Chronological History
of Delta
2021 Forward
Bloody abortion horrors found in dumpsters at Baton Rouge
and Shreveport abortion facilities
In the trash, the man found human flesh, bloody gowns, medical waste, and personal information from women
who had attended the two abortion facilities.
Tue Jul 13, 2021 - 11:00 am EST
By Cheryl Sullenger
The Delta Clinic of Baton Rouge, with the dumpster (circled) where illegal infectious medical waste was found.
BATON ROUGE, Louisiana, July 13, 2021 (Operation Rescue) – As was his normal routine, a homeless man scrounged the streets of Baton Rouge, Louisiana, on the evening of April 8, 2021, looking for a promising dumpster where he might find some scraps of discarded food for his evening meal.
Lifting the lid on a dumpster behind a business on Colonial Drive, he began to sort through the freshly discarded bags of trash.
But instead of finding stale, discarded food, the bags of trash contained bloody gowns, napkins, plastic tubes, and other items that shocked and sickened him.
The homeless man had stumbled on the dumpster behind the Delta Clinic for Women, one of the busiest abortion facilities in Louisiana.

DATA SECTION:
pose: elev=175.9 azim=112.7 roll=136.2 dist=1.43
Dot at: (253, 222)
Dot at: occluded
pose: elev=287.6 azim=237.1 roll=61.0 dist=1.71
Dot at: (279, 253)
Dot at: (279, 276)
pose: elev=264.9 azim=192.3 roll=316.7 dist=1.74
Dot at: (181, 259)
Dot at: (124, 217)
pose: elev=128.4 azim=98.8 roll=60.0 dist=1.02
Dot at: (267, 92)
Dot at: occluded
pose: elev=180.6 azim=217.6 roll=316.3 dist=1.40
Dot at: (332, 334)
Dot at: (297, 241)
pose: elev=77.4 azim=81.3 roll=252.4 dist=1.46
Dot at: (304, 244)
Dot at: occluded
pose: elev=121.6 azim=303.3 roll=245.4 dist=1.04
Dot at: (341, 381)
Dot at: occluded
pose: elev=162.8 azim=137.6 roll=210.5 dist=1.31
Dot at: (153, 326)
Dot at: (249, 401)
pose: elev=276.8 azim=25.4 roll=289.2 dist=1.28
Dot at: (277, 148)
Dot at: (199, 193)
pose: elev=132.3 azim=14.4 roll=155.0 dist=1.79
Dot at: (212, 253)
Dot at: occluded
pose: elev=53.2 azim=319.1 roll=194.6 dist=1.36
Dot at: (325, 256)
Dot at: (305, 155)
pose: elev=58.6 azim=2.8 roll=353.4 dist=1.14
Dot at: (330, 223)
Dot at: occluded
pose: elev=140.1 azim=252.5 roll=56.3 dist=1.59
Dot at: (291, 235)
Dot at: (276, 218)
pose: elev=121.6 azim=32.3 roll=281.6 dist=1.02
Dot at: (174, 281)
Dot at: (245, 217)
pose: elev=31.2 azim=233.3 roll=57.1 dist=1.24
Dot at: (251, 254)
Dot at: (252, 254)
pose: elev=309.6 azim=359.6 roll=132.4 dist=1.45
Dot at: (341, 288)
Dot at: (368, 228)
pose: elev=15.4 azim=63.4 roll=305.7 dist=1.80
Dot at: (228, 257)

PROBLEM DETAILS:
Please continue the Delta Clinic article, picking up right after its final sentence. The data comes from a separate source, not from the Delta Clinic article.

ANSWER TO THE EXERCISE:
The next morning, still distraught by what he found, the homeless man reached out to pro-life activists as they arrived outside the Delta Clinic for their daily vigil.
Bloody trash (above) from an abortion found by a homeless man at the Delta Clinic of Baton Rouge, Louisiana.
Check in sheet from the Delta Clinic of Baton Rouge showing the names of 13 women who
went to the facility for surgical abortions by Nsikan St. Martin. This constitutes HIPAA violations.
Richard Mahoney accompanied the man to the dumpster, where he photographed some of the discarded medical waste that was heavily contaminated with human blood. Mahoney also photographed a sign-in sheet from the abortion facility that listed the first and last names of thirteen women who were scheduled for abortion procedures with Delta’s abortionist Nsikan St. Martin on April 6, 2021.
Hope Medical Group for Women, with the dumpster (circled) where human remains were found.
Later, Mahoney was contacted by that same homeless man who had wandered to Shreveport and – out of curiosity – checked the unsecured dumpster at the Hope Medical Group for Women on Kings Highway. There, he found more bloody trash from abortions,
an illegally discarded sharps container filled with used needles, and names of women who had them.
But the homeless man made an even more disturbing discovery.
On the bloody blue bed pads he had pulled from one of several illegally dumped biohazard bags, there were bits of human flesh.
Refuse from an abortion at the Hope Medical Group for Women with bits of human flesh circled.
Cups with women’s names found at Hope Medical Group for Women in Shreveport, Louisiana.
A Sharps container along with bags of biohazard infectious waste appeared to have been
illegally dumped at the Hope Medical Group for Women in Shreveport, Louisiana.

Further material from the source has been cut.